* _Requirement_
Within the records below is a range that opens at the line with "image of cervical" and closes at the line with "photomicrograph of human". Return that range word for word, both ends included, and only that range.

- - - - - - -

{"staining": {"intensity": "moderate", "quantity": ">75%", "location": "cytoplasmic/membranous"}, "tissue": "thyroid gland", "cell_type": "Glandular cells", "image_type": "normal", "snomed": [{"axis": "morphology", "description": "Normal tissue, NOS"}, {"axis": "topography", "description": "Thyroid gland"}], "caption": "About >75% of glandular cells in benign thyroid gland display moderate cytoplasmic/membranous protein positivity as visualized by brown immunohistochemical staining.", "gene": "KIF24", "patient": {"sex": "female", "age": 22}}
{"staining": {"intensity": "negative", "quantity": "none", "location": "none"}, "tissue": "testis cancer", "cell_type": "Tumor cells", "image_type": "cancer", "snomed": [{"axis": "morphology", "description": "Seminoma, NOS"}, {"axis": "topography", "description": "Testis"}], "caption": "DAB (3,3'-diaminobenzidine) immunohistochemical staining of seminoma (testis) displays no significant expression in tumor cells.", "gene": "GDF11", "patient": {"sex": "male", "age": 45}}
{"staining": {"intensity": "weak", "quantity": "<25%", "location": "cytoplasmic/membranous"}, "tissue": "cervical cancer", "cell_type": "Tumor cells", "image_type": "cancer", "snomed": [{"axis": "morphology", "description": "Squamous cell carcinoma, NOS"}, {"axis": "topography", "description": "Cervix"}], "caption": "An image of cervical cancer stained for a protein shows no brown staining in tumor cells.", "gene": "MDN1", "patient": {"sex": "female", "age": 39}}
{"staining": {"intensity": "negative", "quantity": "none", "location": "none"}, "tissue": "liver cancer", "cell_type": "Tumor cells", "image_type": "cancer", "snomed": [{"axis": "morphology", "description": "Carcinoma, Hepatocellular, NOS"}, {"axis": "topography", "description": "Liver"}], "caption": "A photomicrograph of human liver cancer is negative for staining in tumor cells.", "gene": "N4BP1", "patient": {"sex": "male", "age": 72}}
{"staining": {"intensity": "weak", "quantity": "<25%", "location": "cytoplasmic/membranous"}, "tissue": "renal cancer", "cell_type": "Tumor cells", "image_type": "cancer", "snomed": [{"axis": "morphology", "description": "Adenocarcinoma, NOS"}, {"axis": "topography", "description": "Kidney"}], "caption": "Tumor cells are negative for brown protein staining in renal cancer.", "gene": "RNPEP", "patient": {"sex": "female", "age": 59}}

- - - - - - -

* _Solution to the problem_
{"staining": {"intensity": "weak", "quantity": "<25%", "location": "cytoplasmic/membranous"}, "tissue": "cervical cancer", "cell_type": "Tumor cells", "image_type": "cancer", "snomed": [{"axis": "morphology", "description": "Squamous cell carcinoma, NOS"}, {"axis": "topography", "description": "Cervix"}], "caption": "An image of cervical cancer stained for a protein shows no brown staining in tumor cells.", "gene": "MDN1", "patient": {"sex": "female", "age": 39}}
{"staining": {"intensity": "negative", "quantity": "none", "location": "none"}, "tissue": "liver cancer", "cell_type": "Tumor cells", "image_type": "cancer", "snomed": [{"axis": "morphology", "description": "Carcinoma, Hepatocellular, NOS"}, {"axis": "topography", "description": "Liver"}], "caption": "A photomicrograph of human liver cancer is negative for staining in tumor cells.", "gene": "N4BP1", "patient": {"sex": "male", "age": 72}}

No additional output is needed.